We systematically overestimate the effects of both positive and negative future events on our lives. This tendency is called “anticipated utility” by Daniel Kahneman and “affective forecasting” by Dan Gilbert.
- The problems seems to be that we don’t pay attention to our past experiences and are unable to learn from them.
- Examples can be found everywhere. We assume the next promotion will change our life. We are afraid that things will never get back to normal after loosing a close relative. We believe if we get to build our dream house, we will be happy forever. And so on.
- Unfortunately, this is not how we human beings work. Being the survival-driven social animals that we are, we are trained to quickly adapt to new circumstances and constantly developing new goals and desires to strive towards.
- In scientific terms this characteristic is referred to as hedonic adaptation and describes the process of humans to constantly adapt to the status quo and to not judge our current state in absolute terms but instead to only perceive relative changes.
- One of the most cited pieces of research in this domain is a study from 1978 where researchers interviewed two very different groups about their happiness – recent winners of the Illinois State Lottery and recent victims of catastrophic accidents, who were now paraplegic or quadriplegic. The participants were asked how much pleasure they derived from everyday activities such as chatting with a friend or laughing at a joke.
- When the researchers analysed their results, they found that the recent accident victims reported gaining more happiness from these everyday pleasures than the lottery winners. And even though the lottery winners reported more present happiness than the accident victims (4 out of 5 as compared to 2.96) the authors concluded that “the paraplegic rating of present happiness is still above the midpoint of the scale and the accident victims did not appear nearly as unhappy as might have been expected.”
Round-trip fallacy describes the confusion of absence of evidence for evidence of absence.
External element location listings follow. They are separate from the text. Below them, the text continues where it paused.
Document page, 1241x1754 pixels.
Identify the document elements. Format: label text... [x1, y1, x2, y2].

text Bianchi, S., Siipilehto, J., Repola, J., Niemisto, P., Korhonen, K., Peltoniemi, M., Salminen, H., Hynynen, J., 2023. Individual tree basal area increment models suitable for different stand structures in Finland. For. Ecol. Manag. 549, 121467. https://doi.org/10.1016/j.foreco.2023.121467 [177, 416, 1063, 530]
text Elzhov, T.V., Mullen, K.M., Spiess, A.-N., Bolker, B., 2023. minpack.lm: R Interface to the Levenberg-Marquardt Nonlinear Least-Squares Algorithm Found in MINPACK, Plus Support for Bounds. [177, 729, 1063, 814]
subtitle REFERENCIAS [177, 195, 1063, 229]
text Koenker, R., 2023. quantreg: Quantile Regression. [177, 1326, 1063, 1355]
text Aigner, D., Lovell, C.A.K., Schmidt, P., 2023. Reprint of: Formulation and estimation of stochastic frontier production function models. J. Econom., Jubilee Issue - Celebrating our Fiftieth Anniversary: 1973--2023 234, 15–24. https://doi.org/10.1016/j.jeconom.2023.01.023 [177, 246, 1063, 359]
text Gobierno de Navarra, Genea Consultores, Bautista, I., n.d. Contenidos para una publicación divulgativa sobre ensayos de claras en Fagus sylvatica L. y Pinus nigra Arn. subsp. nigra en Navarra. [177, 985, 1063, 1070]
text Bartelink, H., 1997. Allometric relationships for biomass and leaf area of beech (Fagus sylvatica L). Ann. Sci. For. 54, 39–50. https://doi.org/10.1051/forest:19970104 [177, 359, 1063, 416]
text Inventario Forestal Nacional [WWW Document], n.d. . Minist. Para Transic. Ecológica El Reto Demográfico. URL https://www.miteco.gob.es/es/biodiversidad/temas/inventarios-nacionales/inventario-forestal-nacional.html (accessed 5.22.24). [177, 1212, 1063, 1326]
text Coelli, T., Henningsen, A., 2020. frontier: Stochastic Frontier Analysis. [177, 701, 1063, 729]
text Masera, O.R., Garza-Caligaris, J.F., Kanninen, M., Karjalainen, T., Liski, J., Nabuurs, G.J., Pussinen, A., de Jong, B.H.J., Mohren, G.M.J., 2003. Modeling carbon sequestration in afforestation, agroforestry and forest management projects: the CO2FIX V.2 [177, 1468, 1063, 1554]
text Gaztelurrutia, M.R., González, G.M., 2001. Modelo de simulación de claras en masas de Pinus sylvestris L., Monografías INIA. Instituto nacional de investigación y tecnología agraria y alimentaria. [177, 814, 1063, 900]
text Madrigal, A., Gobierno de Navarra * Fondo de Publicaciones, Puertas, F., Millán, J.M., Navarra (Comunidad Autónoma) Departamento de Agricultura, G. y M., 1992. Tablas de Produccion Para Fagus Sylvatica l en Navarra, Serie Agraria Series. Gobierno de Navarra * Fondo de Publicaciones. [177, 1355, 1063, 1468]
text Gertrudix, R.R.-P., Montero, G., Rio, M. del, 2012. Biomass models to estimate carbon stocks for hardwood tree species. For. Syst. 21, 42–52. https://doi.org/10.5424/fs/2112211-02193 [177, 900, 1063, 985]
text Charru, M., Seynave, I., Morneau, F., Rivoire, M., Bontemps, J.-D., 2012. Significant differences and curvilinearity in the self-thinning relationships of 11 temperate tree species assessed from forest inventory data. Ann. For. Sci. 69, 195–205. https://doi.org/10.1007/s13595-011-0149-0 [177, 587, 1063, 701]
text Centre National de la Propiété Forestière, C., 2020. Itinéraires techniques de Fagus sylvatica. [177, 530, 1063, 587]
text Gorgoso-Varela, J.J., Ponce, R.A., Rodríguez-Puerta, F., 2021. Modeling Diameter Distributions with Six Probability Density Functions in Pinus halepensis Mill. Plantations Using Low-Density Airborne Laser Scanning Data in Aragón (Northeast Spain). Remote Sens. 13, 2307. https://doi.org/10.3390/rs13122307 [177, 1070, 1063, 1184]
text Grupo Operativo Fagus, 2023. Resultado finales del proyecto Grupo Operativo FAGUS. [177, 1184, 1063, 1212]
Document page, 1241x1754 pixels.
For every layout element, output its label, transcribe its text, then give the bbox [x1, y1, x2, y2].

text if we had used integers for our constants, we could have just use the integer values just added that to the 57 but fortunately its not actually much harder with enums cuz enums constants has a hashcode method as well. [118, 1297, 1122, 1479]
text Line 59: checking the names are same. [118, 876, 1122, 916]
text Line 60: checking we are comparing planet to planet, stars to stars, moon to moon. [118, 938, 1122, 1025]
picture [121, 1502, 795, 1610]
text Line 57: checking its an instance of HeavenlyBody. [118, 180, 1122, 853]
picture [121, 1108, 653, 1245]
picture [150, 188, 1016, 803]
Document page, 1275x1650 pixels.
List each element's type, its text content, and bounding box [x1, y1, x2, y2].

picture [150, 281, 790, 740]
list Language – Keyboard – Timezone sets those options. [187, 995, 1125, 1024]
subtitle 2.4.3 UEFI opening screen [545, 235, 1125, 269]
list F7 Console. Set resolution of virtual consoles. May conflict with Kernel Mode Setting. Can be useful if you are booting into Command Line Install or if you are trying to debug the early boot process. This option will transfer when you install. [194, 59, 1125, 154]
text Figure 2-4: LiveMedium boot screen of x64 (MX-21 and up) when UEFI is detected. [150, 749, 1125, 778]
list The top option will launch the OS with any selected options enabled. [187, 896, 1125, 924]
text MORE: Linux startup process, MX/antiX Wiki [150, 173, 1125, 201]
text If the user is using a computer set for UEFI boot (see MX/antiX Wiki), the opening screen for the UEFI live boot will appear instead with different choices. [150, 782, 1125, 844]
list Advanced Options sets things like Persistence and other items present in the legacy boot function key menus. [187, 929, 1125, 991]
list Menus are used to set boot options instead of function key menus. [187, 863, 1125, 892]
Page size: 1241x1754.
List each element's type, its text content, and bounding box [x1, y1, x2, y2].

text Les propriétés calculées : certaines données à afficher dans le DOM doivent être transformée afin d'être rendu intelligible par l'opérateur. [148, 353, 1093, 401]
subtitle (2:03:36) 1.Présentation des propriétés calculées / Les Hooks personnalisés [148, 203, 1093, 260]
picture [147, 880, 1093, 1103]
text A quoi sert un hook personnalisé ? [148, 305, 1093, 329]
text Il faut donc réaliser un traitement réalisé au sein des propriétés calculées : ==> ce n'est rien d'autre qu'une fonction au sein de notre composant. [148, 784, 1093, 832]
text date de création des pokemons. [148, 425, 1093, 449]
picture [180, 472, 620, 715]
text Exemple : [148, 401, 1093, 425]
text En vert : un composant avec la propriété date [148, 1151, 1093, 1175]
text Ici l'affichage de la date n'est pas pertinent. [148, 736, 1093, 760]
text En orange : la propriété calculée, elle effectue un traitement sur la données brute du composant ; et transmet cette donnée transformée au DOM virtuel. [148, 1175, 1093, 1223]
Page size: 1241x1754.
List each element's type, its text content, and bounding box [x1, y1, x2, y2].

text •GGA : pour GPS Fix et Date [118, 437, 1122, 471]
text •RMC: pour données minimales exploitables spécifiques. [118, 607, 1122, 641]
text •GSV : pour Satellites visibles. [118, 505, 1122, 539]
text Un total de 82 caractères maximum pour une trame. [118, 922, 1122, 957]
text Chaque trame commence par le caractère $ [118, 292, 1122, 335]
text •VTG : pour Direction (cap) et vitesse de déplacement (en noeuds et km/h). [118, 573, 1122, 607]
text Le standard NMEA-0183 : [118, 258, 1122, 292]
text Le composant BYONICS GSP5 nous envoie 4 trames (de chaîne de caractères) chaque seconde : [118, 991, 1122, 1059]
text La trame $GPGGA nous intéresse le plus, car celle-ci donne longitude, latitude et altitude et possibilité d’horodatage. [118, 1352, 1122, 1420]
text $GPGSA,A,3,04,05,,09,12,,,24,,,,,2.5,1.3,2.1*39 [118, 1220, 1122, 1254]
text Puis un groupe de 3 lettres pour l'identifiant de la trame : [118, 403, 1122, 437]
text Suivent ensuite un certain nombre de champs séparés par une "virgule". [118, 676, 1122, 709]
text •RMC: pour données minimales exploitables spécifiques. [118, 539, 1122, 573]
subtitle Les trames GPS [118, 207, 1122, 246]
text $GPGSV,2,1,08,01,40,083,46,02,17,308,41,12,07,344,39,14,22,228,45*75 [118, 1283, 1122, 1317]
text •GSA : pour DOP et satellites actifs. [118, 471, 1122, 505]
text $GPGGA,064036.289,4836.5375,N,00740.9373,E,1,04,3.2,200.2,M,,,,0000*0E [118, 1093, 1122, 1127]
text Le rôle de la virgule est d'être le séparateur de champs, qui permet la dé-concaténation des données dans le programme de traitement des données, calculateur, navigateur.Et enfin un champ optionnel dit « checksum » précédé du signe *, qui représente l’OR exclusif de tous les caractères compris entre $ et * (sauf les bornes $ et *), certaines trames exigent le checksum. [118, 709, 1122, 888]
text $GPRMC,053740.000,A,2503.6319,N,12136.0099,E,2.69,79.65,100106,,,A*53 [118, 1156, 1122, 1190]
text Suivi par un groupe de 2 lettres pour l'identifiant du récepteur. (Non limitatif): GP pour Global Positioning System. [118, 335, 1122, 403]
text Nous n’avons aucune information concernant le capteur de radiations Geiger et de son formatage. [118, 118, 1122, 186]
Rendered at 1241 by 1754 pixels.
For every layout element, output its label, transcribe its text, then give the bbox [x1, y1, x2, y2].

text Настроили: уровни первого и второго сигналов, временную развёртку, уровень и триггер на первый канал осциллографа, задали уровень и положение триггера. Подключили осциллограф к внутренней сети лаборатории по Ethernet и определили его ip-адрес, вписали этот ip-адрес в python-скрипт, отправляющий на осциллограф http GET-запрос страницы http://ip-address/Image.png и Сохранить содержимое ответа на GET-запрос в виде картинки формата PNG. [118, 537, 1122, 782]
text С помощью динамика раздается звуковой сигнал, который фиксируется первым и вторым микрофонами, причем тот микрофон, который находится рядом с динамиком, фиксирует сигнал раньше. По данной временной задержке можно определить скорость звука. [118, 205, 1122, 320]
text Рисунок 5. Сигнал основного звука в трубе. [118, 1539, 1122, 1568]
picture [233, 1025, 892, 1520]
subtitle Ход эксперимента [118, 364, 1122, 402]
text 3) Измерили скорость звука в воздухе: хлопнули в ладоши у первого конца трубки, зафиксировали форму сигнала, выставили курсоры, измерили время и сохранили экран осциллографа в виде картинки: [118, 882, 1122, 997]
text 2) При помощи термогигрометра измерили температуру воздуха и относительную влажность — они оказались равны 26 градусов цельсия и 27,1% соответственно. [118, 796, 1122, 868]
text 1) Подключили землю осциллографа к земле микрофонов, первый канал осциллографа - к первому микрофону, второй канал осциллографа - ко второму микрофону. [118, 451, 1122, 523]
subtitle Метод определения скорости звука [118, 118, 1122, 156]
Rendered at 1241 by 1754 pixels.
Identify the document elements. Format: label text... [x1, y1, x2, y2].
- When examining a patient for cancer, the doctor can share the negative results but saying we couldn’t find any evidence of cancer. The acronym used in the medical literature is NED, which stands for No Evidence of Disease. What the doctor can’t say is we found evidence for no cancer. There is no such thing as END, Evidence of No Disease.
- One example of the round-trip fallacy can be found when looking at the case of mothers’ milk in the 1960s. Doctors looked down at mothers’ milk as something that could be equally well replicated by their laboratories. Unfortunately, they missed the many useful components of mothers’ milk that are crucial for the development of an infant. A simple confusion of absence of evidence of the benefits of mothers’ milk with evidence of absence of the benefits.
- Those infants who were not breast-fed had an increased risk of a number of health problems, including a higher likelihood of developing certain types of cancer. Furthermore, benefits to mothers who breast-feed were also not taken into consideration, such as a reduction in the risk of breast cancer.
- What this teaches us once again is that we know with a lot more confidence when we are wrong (i.e. falsification) then when we are right (confirmation).